Can anyone who signs be an interpreter?
The biggest misconception by the general public is that anyone who has taken classes in American Sign Language (ASL) or Signed English or knows the manual alphabet is qualified to be an interpreter. Such an individual is referred to as a "signer". A signer is a person who may be able to communicate conversationally with deaf persons but who may not necessarily possess the skills and expertise to accurately interpret complex dialogue or information. A signer is not an interpreter, and using or hiring a signer in situations that clearly call for the provision of a professional interpreter can have serious legal consequences.
To become an interpreter, an individual must not only display bilingual and bicultural proficiency, but also have the ability to mediate meanings across languages and cultures, both simultaneously and consecutively. This takes years of intensive practice and professional training.
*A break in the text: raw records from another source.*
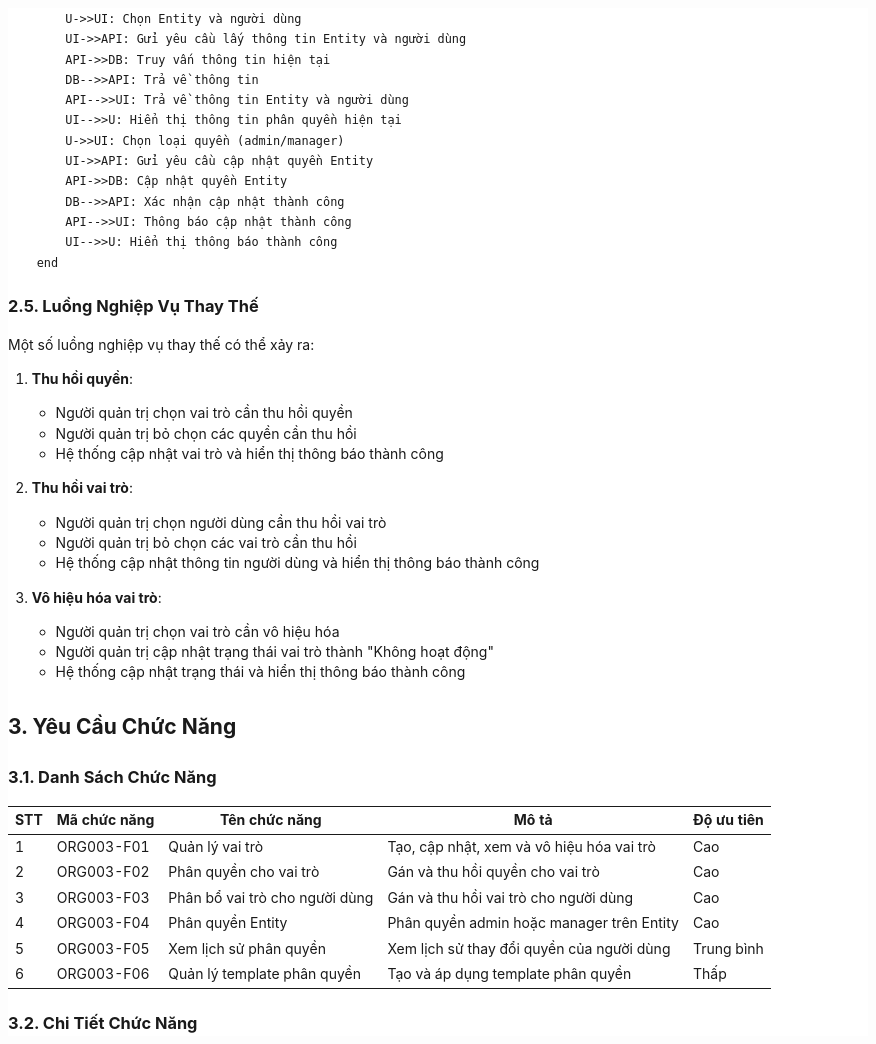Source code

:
 ```mermaid
        U->>UI: Chọn Entity và người dùng
        UI->>API: Gửi yêu cầu lấy thông tin Entity và người dùng
        API->>DB: Truy vấn thông tin hiện tại
        DB-->>API: Trả về thông tin
        API-->>UI: Trả về thông tin Entity và người dùng
        UI-->>U: Hiển thị thông tin phân quyền hiện tại
        U->>UI: Chọn loại quyền (admin/manager)
        UI->>API: Gửi yêu cầu cập nhật quyền Entity
        API->>DB: Cập nhật quyền Entity
        DB-->>API: Xác nhận cập nhật thành công
        API-->>UI: Thông báo cập nhật thành công
        UI-->>U: Hiển thị thông báo thành công
    end
```

### 2.5. Luồng Nghiệp Vụ Thay Thế
Một số luồng nghiệp vụ thay thế có thể xảy ra:
1. **Thu hồi quyền**:
   - Người quản trị chọn vai trò cần thu hồi quyền
   - Người quản trị bỏ chọn các quyền cần thu hồi
   - Hệ thống cập nhật vai trò và hiển thị thông báo thành công

2. **Thu hồi vai trò**:
   - Người quản trị chọn người dùng cần thu hồi vai trò
   - Người quản trị bỏ chọn các vai trò cần thu hồi
   - Hệ thống cập nhật thông tin người dùng và hiển thị thông báo thành công

3. **Vô hiệu hóa vai trò**:
   - Người quản trị chọn vai trò cần vô hiệu hóa
   - Người quản trị cập nhật trạng thái vai trò thành "Không hoạt động"
   - Hệ thống cập nhật trạng thái và hiển thị thông báo thành công

## 3. Yêu Cầu Chức Năng

### 3.1. Danh Sách Chức Năng

| STT | Mã chức năng | Tên chức năng | Mô tả | Độ ưu tiên |
|-----|--------------|---------------|-------|------------|
| 1   | ORG003-F01 | Quản lý vai trò | Tạo, cập nhật, xem và vô hiệu hóa vai trò | Cao |
| 2   | ORG003-F02 | Phân quyền cho vai trò | Gán và thu hồi quyền cho vai trò | Cao |
| 3   | ORG003-F03 | Phân bổ vai trò cho người dùng | Gán và thu hồi vai trò cho người dùng | Cao |
| 4   | ORG003-F04 | Phân quyền Entity | Phân quyền admin hoặc manager trên Entity | Cao |
| 5   | ORG003-F05 | Xem lịch sử phân quyền | Xem lịch sử thay đổi quyền của người dùng | Trung bình |
| 6   | ORG003-F06 | Quản lý template phân quyền | Tạo và áp dụng template phân quyền | Thấp |

### 3.2. Chi Tiết Chức Năng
In Massachusetts, the Massachusetts Commission for the Deaf and Hard of Hearing (MCDHH) makes referrals only to nationally certified or MCDHH approved interpreters in an effort to provide the highest possible level of interpreter services.
What is the difference between interpreting and transliterating?
Interpreting is the cultural and linguistic transmission of a message from ASL to spoken English, or vice versa. Transliterating is the transmission of a message from spoken English to a visual, manually coded version of English.
What is the role of an interpreter?
It is virtually impossible to be both an active participant and a neutral communication facilitator between Deaf and hearing persons. For this reason, it is not within the realm of the interpreter's role to advise, edit, advocate, teach, or participate while in an interpreting situation. The interpreter must faithfully transmit the spirit and content of the speakers. Deaf and hearing persons using interpreter services have the right to control the communication interaction and make their own decisions and mistakes.
Are there job opportunities for interpreters?
There are many job opportunities in Massachusetts for interpreters seeking freelance work as well as full- and part-time employment. Free- lance interpreters are self-employed and contract their work through the Massachusetts Commission for the Deaf and Hard of Hearing Interpreter Referral Service, or with requesting agencies and organizations directly. Interpreters also work as full- or part-time employees in a variety of places such as colleges and universities, public schools, insurance companies, state agencies, mental health programs and computing companies.
Do interpreters specialize in certain areas?
Interpreters may have expertise and special training in some areas and not others. For example, some interpreters work primarily in medical settings, while others work mainly in court and legal settings. Familiarity with the subject and vocabulary is crucial for effective interpreting. Can any interpreter work in courts or for police situations? According to the Massachusetts General Laws, Chapter 221, section 92A, only interpreters who have been certified as legal interpreters by MCDHH may interpret in court or police situations.
Can Deaf people become interpreters?
Yes. The professional term is "relay" or "certified deaf interpreter". These interpreters work in conjunction with the hearing interpreter. There is a growing need for such interpreters in critical situations such as court proceedings, psychiatric evaluations and other situations where a Deaf consumer who may not be familiar with ASL relies on visual-gestural means to communicate.
This information is provided by the Massachusetts Commission for the Deaf and Hard of Hearing.